O ano de 2026 começou com uma notícia muito triste para o esporte limeirense. Morreu aos 71 anos, o querido Luiz Antônio Nascimento, o Cascão.
Por muitos anos foi maqueiro nos jogos da Internacional. Era visto com frequência no Limeirão e não escondia seu amor pelo Leão.
Para quem não sabe, Cascão foi um dos melhores amigos do técnico Pepe. Em entrevista recente, disse que em 1986, foi o primeiro a ser informado que o ponta-esquerda Gilson Gênio deixaria o time titular para a entrada de Lê.
Foi o saudoso Roque Delmondo que o tirou da função de maqueiro para o transformar em uma espécie de relações públicas no Major Levy. Cascão passou a recepcionar a imprensa e os clubes que enfrentavam a Veterana, em especial os grandes.

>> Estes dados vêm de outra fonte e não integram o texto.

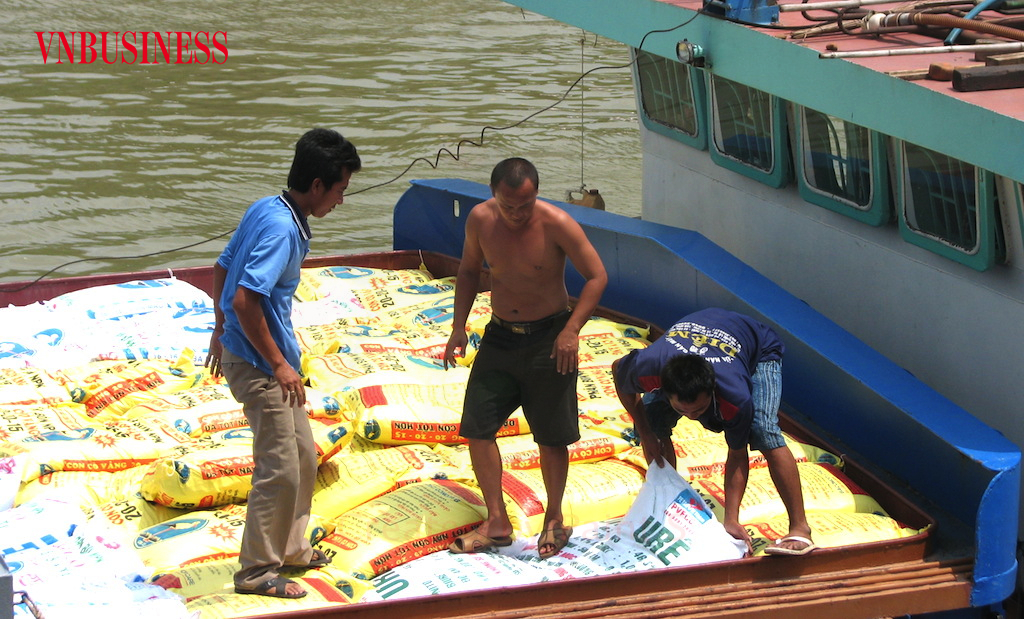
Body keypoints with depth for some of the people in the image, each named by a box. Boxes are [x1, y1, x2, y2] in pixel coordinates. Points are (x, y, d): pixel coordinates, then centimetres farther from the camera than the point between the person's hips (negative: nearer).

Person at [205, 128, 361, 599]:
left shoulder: (265, 209, 7)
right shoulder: (282, 228, -22)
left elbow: (221, 271, 17)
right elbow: (245, 300, -29)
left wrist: (220, 331, 27)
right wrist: (278, 364, -21)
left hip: (242, 349, 10)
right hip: (258, 364, -10)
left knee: (303, 456, 19)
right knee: (280, 469, -3)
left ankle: (289, 548, 33)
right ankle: (257, 571, 8)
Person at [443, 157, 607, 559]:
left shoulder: (556, 224, -19)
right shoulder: (480, 220, -6)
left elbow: (597, 276, -13)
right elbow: (469, 271, 11)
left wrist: (571, 330, -23)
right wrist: (459, 326, 2)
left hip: (549, 337, -4)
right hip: (499, 336, 4)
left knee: (552, 436, 4)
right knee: (477, 428, 0)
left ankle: (554, 519, 23)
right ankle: (497, 523, 12)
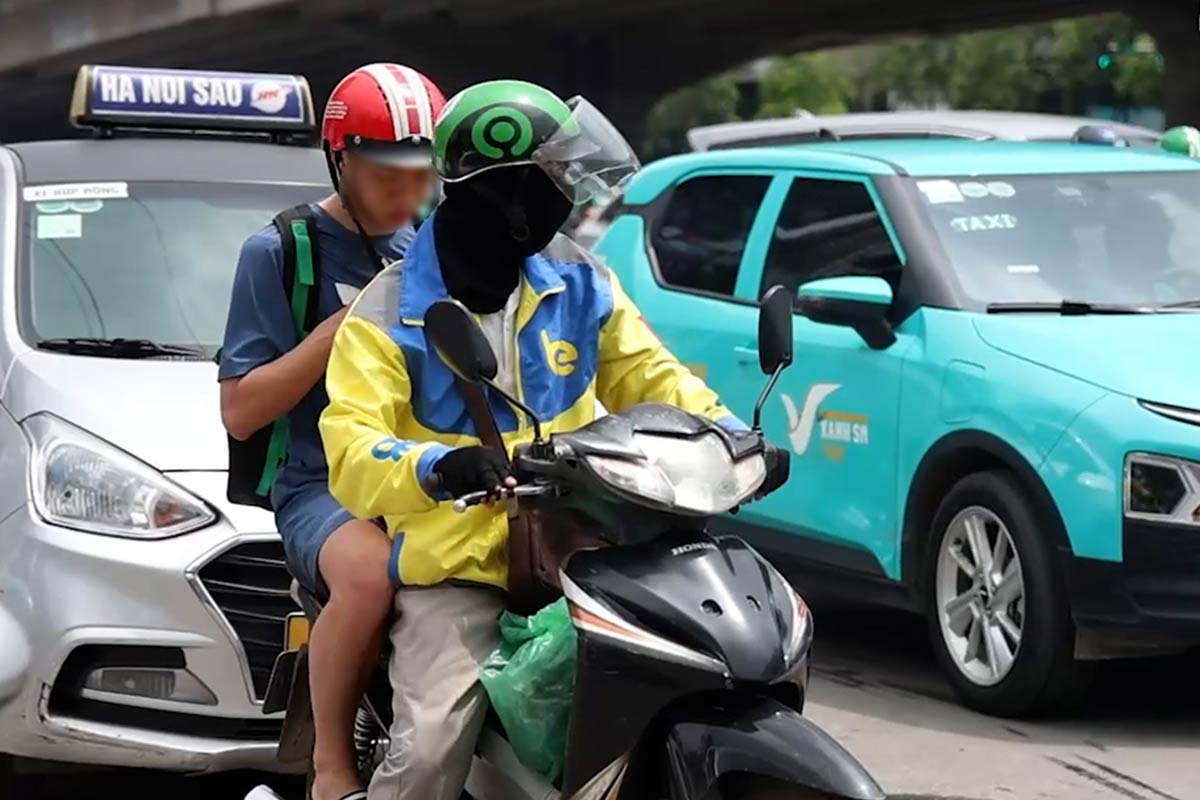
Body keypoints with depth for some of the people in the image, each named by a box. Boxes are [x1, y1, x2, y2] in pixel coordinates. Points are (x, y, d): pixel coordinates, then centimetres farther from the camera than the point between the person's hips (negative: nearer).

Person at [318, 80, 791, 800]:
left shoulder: (577, 281, 8)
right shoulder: (391, 312, -5)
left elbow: (647, 375, 16)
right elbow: (351, 453, -16)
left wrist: (727, 434, -3)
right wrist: (437, 466, -37)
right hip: (456, 570, -4)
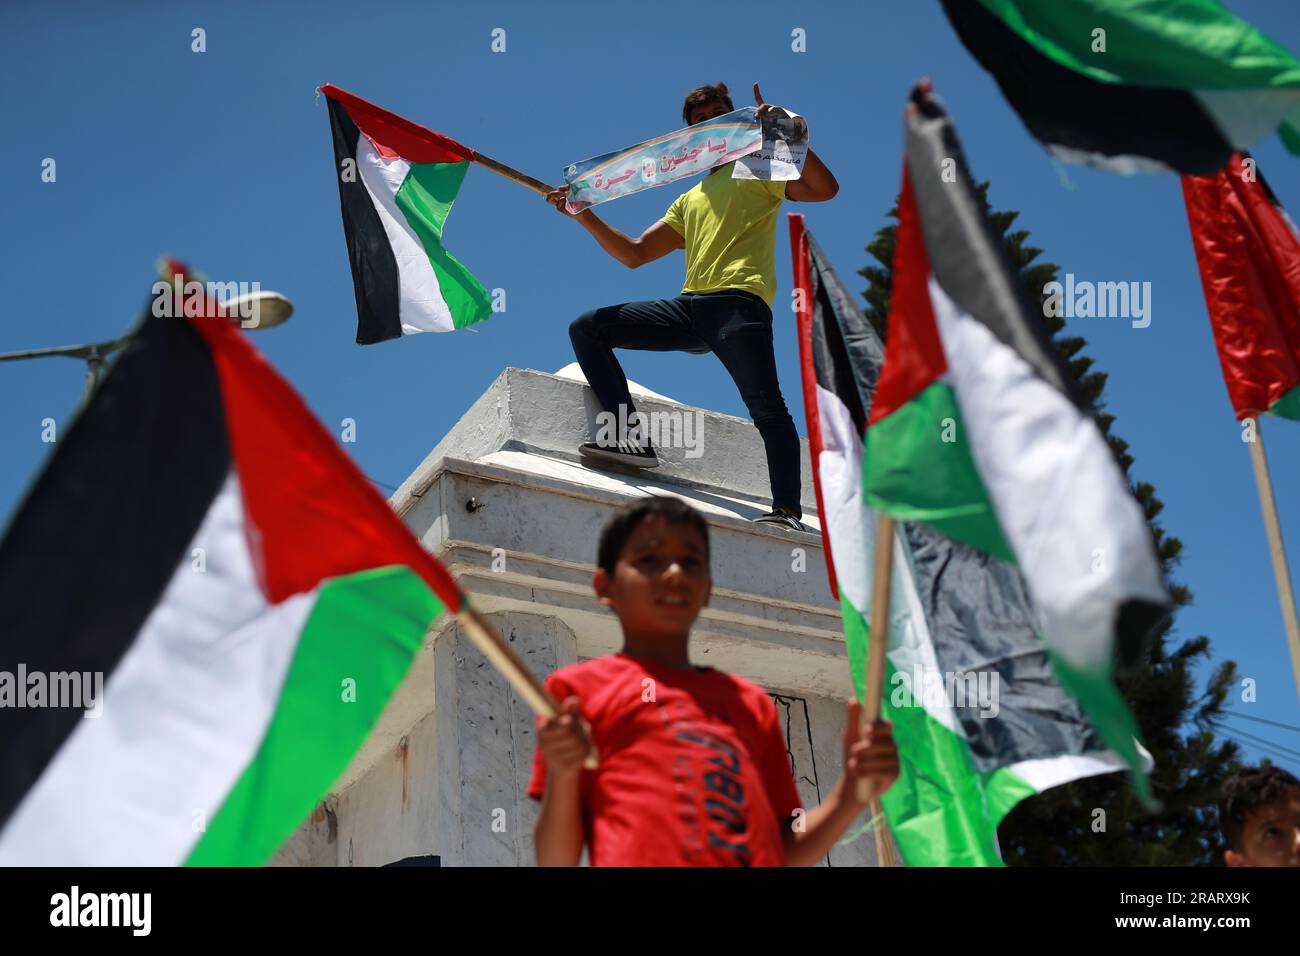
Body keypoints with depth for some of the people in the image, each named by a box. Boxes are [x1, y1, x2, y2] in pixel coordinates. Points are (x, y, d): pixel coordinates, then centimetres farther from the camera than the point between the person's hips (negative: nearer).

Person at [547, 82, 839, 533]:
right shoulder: (689, 201, 32)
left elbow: (825, 189, -1)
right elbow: (633, 254, 27)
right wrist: (586, 216, 17)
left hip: (739, 301, -6)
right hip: (689, 306, 6)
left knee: (767, 408, -21)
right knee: (586, 329, -2)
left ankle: (787, 509, -26)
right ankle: (632, 435, -13)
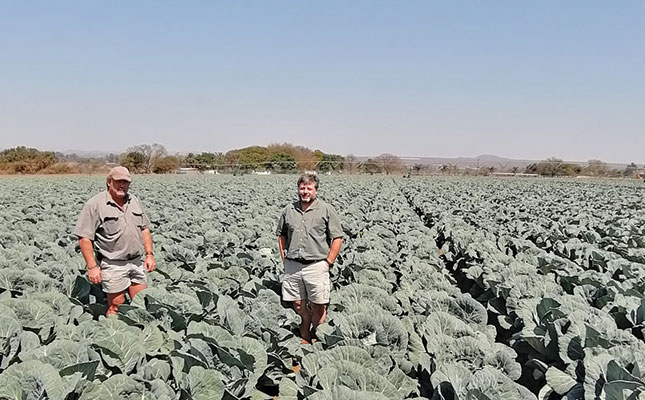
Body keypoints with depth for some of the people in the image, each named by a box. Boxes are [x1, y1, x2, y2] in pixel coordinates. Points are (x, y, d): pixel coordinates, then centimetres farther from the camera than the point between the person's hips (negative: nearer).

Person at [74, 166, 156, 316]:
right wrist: (92, 267, -17)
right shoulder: (95, 205, -10)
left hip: (136, 262, 6)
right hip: (112, 264, -6)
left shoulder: (134, 201, 10)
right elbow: (84, 237, -13)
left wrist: (149, 254, 8)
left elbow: (144, 229, 16)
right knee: (115, 307, 2)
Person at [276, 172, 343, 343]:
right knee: (298, 305, 10)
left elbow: (337, 238, -3)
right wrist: (284, 258, 10)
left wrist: (328, 263, -7)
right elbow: (281, 235, 19)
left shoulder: (326, 210, -3)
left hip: (316, 266, -3)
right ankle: (304, 339, 24)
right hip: (292, 266, 4)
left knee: (317, 307, 2)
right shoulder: (289, 210, 8)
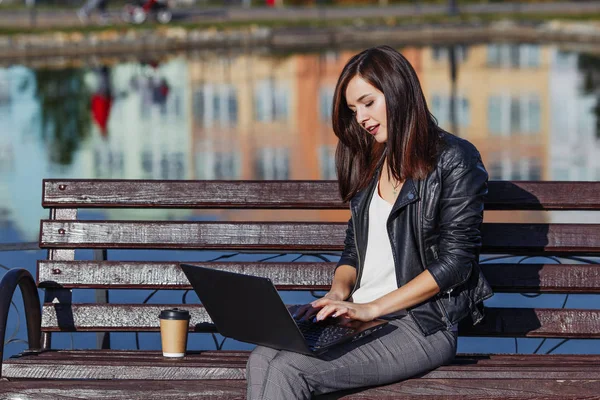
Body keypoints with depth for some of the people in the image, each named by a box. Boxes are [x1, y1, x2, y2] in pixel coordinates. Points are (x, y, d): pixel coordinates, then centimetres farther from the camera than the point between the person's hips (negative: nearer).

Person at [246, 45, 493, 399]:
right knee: (262, 360, -22)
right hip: (359, 318, 7)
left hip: (423, 326, -7)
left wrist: (372, 307, -14)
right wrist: (338, 294, 1)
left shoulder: (454, 161, -4)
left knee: (288, 370, -27)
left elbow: (454, 263, -10)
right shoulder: (371, 164, 19)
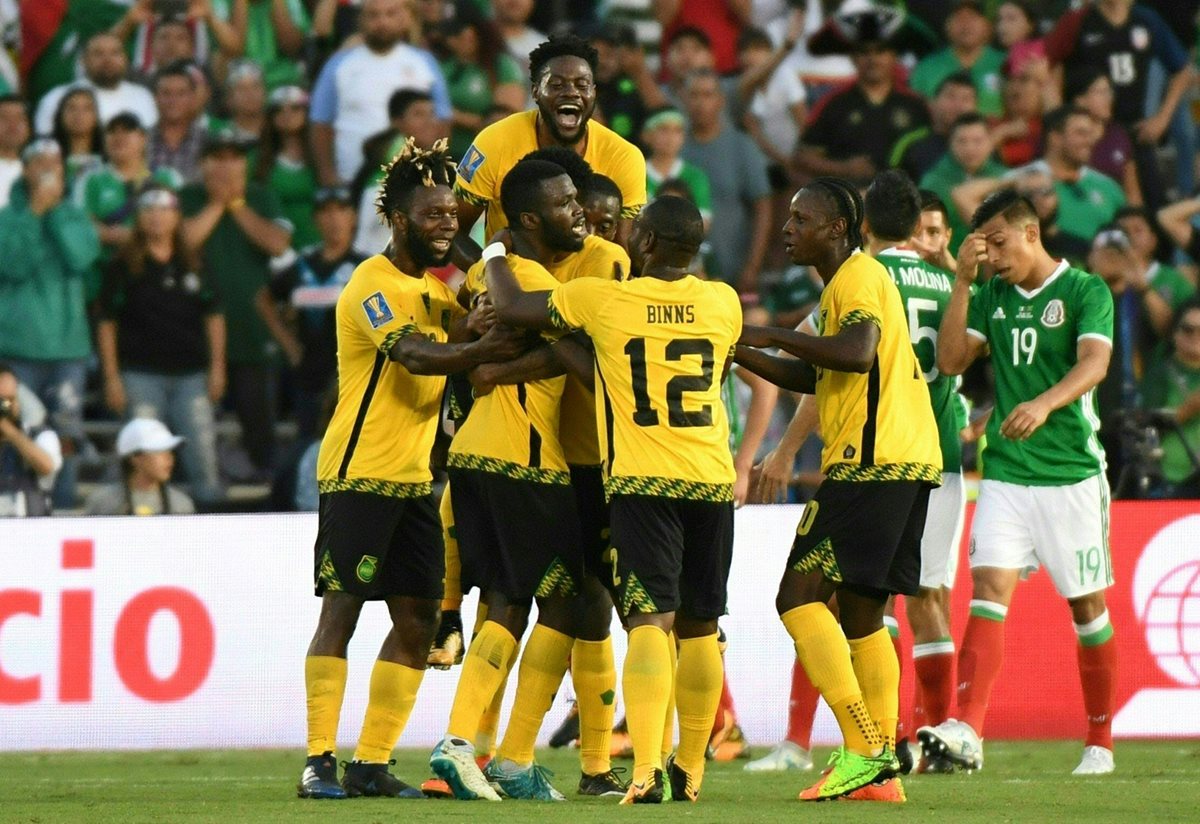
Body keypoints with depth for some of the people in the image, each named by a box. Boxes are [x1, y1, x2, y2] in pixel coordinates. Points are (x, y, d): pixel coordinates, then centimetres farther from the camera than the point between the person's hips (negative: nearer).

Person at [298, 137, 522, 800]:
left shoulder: (434, 284, 15)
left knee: (417, 621, 4)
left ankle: (371, 764, 8)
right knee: (341, 610, -7)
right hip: (358, 473, -8)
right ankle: (319, 761, -5)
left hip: (413, 478, 8)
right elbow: (414, 355, -27)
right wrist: (481, 351, -41)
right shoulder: (373, 285, -12)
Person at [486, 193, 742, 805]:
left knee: (650, 621, -10)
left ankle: (646, 769, -25)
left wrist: (494, 254, 26)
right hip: (712, 480, 3)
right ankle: (690, 769, 24)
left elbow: (510, 307, 5)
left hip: (641, 481, -3)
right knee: (699, 626, 14)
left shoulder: (602, 300, -4)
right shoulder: (722, 303, 5)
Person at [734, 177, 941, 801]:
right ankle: (881, 771, 10)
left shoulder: (859, 277, -7)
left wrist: (772, 336, -17)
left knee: (800, 596, -12)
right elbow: (815, 378, 30)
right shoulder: (847, 282, 24)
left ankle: (863, 749, -18)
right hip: (904, 464, 10)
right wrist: (744, 353, 23)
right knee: (860, 614, 12)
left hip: (873, 462, -10)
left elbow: (857, 352, -26)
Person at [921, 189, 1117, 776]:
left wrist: (1044, 403, -38)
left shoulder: (1085, 291, -5)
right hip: (1004, 471, 4)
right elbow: (950, 360, 3)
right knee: (988, 592, -12)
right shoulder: (991, 296, 11)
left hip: (1071, 470, -3)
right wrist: (963, 281, -5)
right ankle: (967, 732, -23)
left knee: (1085, 603, 5)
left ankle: (1100, 743, 17)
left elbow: (1093, 364, -19)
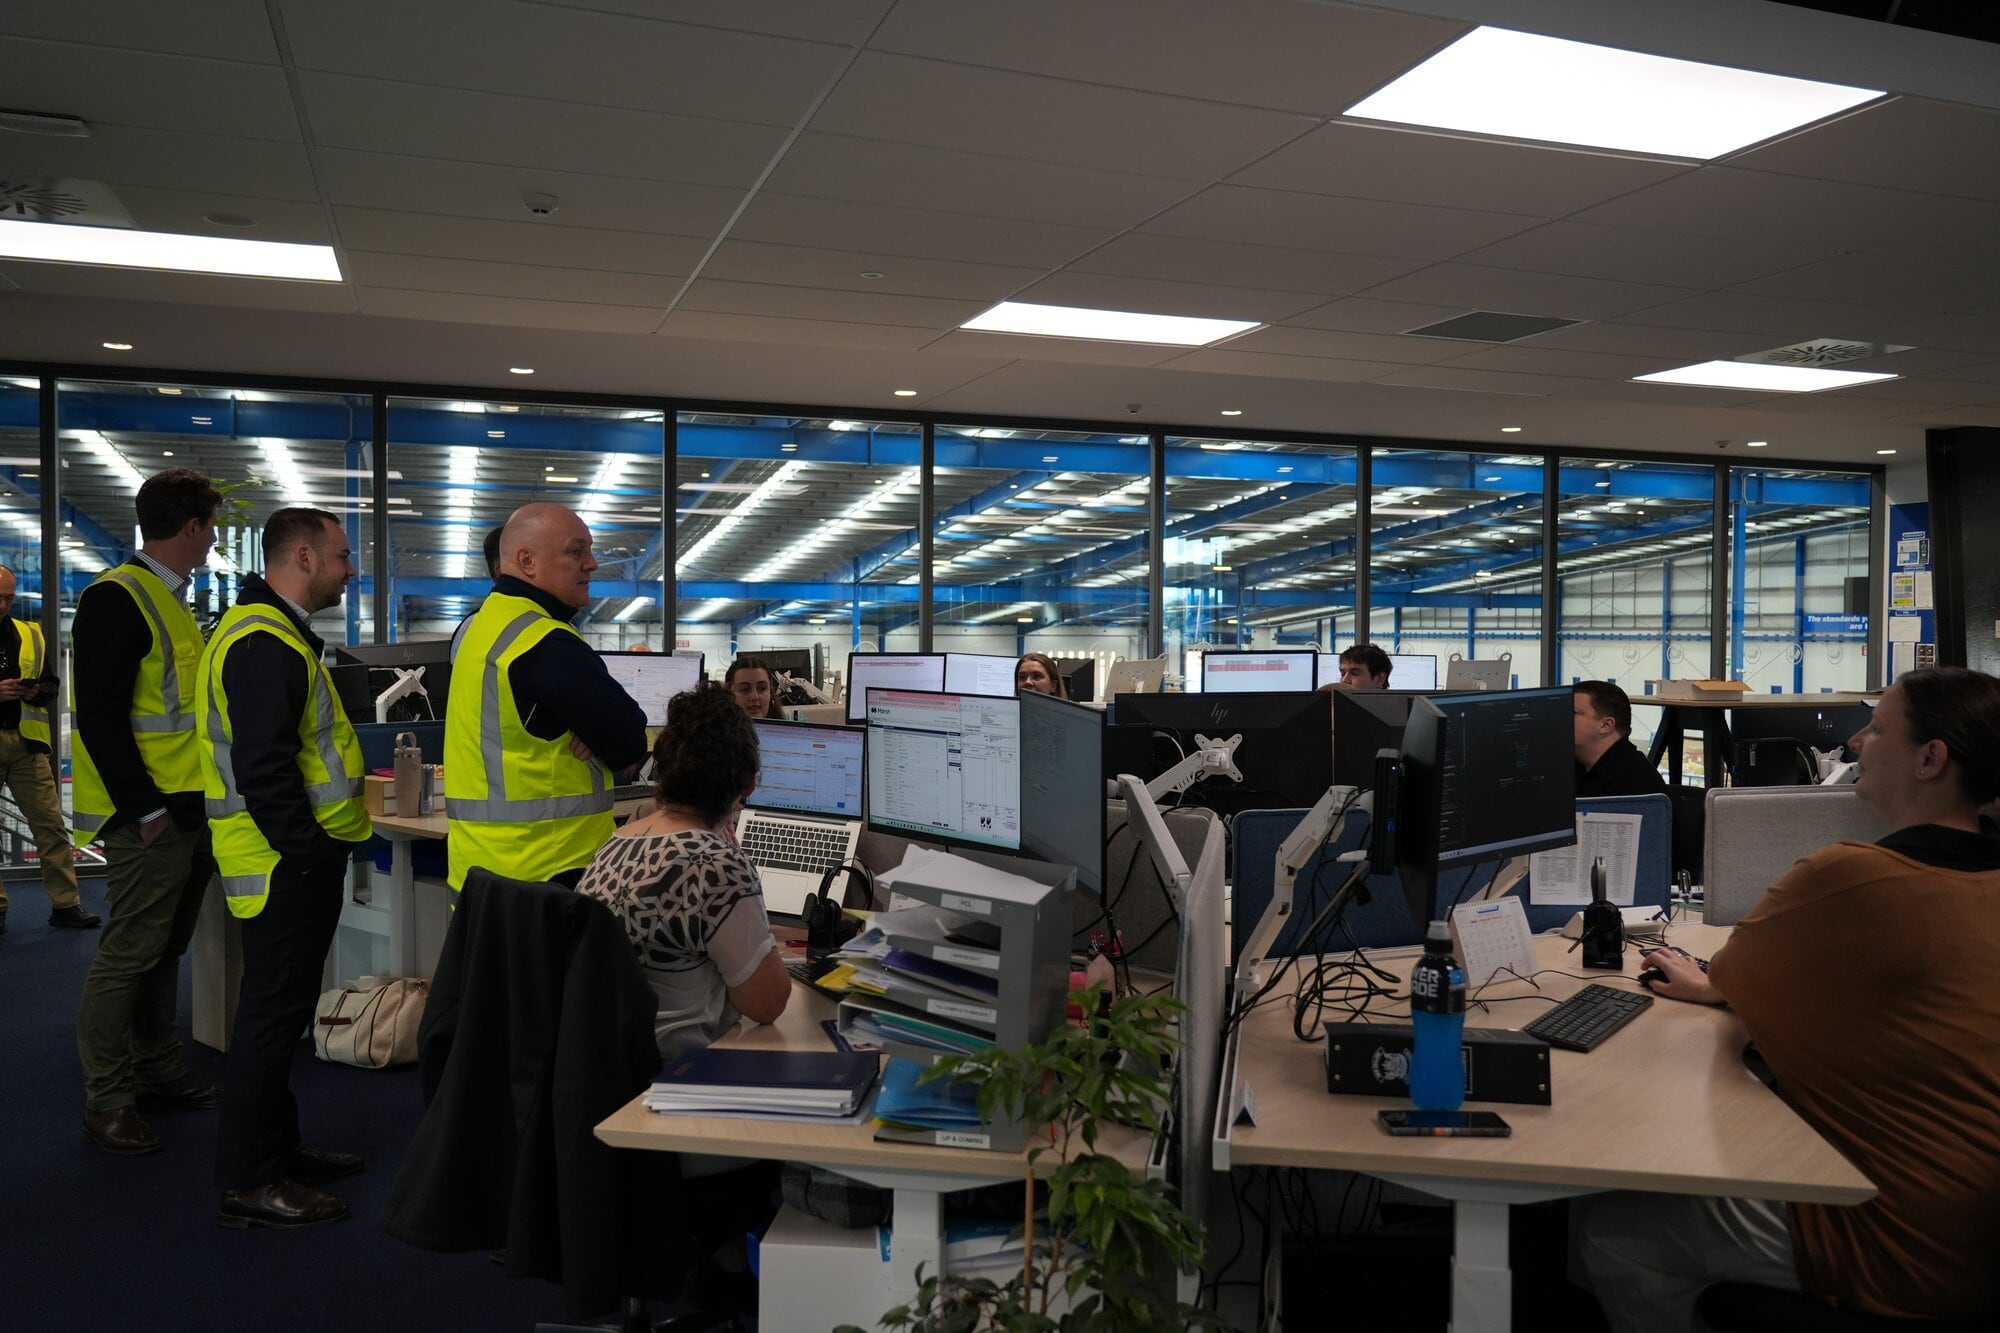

Foram 15 anos de Inter e inúmeras histórias para contar, como a batalha de Pinhal, onde ajudou a levar os feridos. Segundo ele, foi o dia mais tenso de sua vida.
Foram mais quatro anos no Independente. Chegou ao Pradão a convite do empresário Wilson da Realem. “Lá eu mandava”, sorriu.
Cascão ficava na escada que dava acesso as cabines de imprensa. Ninguém que não fosse trabalhar conseguia subir, nem mesmo diretores ou conselheiros. “Ordens do presidente”, justificava.
Mas sua grande relevância no esporte limeirense foi como árbitro de futsal por quatro décadas. Tinha como hábito usar calça branca nos jogos. Era rígido, gostava de disciplina e não economizava nos cartões.
Cascão era um assíduo frequentador dos jogos do Campeonato Amador e dos Veteranos quando os mesmos eram disputados na Praça de Esportes Eduardo Basso, no Cecap. Sentava em sua cadeira de praia ao lado do vestiário e de lá não saía de jeito nenhum, só quando acabava o último jogo.
Nunca foi árbitro de campo, porque segundo ele, não quis. Foram muitos convites. Mas contribuiu como representante por vários anos.

Cascão vinha passando por sérios problemas de saúde em razão de complicações do diabetes. Precisou até amputar uma das pernas.
Ele só não gostava de uma coisa: falar de política. Quando esse assunto começava na rodinha, logo se afastava ou deixava claro que não estava confortável.
Nascido em São Paulo, Cascão tinha o sonho de ser policial da Rota, mas não teve a chance.
Ganhou o apelido de Cascão em 1963, logo após perder sua mãe. Ele passou a trabalhar em uma olaria e quando voltou para a cidade, os amigos achavam que ele amassava o barro com os pés e daí o apelido – uma alusão ao personagem da Turma da Mônica que vivia sujo.
Nas redes sociais, clubes, dirigentes, jogadores e árbitros fizeram questão de prestar homenagem ao amigo.
Cascão será velado hoje, das 10h às 14h, no Cemitério Parque e em seguida será sepultado. Ele deixa as filhas Gisele, Emilene e Daiara.